Open Access
Face Recognition System for Control Access to Restrictive Domain
Author(s) -
Donald Mouafo,
Ulrich Biaou
Publication year - 2022
Publication title -
international journal of safety and security engineering
Language(s) - English
Resource type - Journals
SCImago Journal Rank - 0.202
H-Index - 10
eISSN - 2041-904X
pISSN - 2041-9031
DOI - 10.18280/ijsse.120214
Subject(s) - facial recognition system , artificial intelligence , computer science , feature extraction , pattern recognition (psychology) , three dimensional face recognition , support vector machine , face (sociological concept) , face detection , feature (linguistics) , process (computing) , machine learning , social science , linguistics , philosophy , sociology , operating system
Recent progress in computer vision applied to facial analysis has led to state-of-the-art face detection and facial feature extraction models. A cautious implementation of these models into face recognition pipelines can enable achieving superior performances and popularized daily applications of face recognition in a variety of domains. However, modern face recognition system is a multi-steps process including face detection, feature extraction and classification model.
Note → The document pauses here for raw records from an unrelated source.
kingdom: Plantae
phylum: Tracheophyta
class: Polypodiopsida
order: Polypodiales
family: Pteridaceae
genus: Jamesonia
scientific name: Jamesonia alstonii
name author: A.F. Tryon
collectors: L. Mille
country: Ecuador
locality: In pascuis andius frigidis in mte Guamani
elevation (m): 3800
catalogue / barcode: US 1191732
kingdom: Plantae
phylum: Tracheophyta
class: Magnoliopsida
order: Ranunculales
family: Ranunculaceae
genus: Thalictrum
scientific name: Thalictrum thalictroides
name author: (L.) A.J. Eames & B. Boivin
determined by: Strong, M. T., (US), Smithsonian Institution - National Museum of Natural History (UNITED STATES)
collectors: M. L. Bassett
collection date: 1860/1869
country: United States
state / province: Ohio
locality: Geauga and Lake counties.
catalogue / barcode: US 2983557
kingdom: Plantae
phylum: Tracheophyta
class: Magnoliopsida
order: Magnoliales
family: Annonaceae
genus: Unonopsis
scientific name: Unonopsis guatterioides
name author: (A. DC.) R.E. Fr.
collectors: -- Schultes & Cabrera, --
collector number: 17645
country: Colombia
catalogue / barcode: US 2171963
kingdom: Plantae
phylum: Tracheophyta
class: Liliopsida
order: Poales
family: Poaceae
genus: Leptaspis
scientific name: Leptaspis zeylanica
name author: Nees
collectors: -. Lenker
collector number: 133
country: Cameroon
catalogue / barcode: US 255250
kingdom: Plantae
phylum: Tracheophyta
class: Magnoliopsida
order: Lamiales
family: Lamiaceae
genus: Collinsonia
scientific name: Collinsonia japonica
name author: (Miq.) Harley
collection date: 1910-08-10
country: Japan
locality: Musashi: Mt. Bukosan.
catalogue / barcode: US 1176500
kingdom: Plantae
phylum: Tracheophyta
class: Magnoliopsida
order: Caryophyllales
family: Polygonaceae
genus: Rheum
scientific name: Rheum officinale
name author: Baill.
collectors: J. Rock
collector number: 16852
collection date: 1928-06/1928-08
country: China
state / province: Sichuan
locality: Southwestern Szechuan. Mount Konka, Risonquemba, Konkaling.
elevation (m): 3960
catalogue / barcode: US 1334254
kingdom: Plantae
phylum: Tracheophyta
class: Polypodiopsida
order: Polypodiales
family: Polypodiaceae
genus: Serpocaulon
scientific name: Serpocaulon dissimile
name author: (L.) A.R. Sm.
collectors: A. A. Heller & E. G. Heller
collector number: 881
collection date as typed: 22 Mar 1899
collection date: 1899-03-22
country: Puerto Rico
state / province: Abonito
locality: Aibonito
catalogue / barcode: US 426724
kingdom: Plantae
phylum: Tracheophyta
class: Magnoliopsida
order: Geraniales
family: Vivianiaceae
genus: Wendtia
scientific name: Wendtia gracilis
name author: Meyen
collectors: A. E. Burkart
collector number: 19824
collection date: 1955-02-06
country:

Developing a high-performance face recognition application generalizing on local data set remains challenging. In this paper, we present Deep learning based face recognition system employing MTCNN for face detection and FaceNet for feature extraction. We compare KNN and SVM classification models trained on the facial features extracted from prepared labeled faces. Both models demonstrated almost 100% accuracy on static test faces. Moreover, as face pose get more pronounced, far above 30°, both SVM and KNN models demonstrate efficient recognition rate of 95.95% and 96.67% respectively. Real-time evaluation shows less than 1% deviation from the static performances with both classifiers on less 30° tilted images.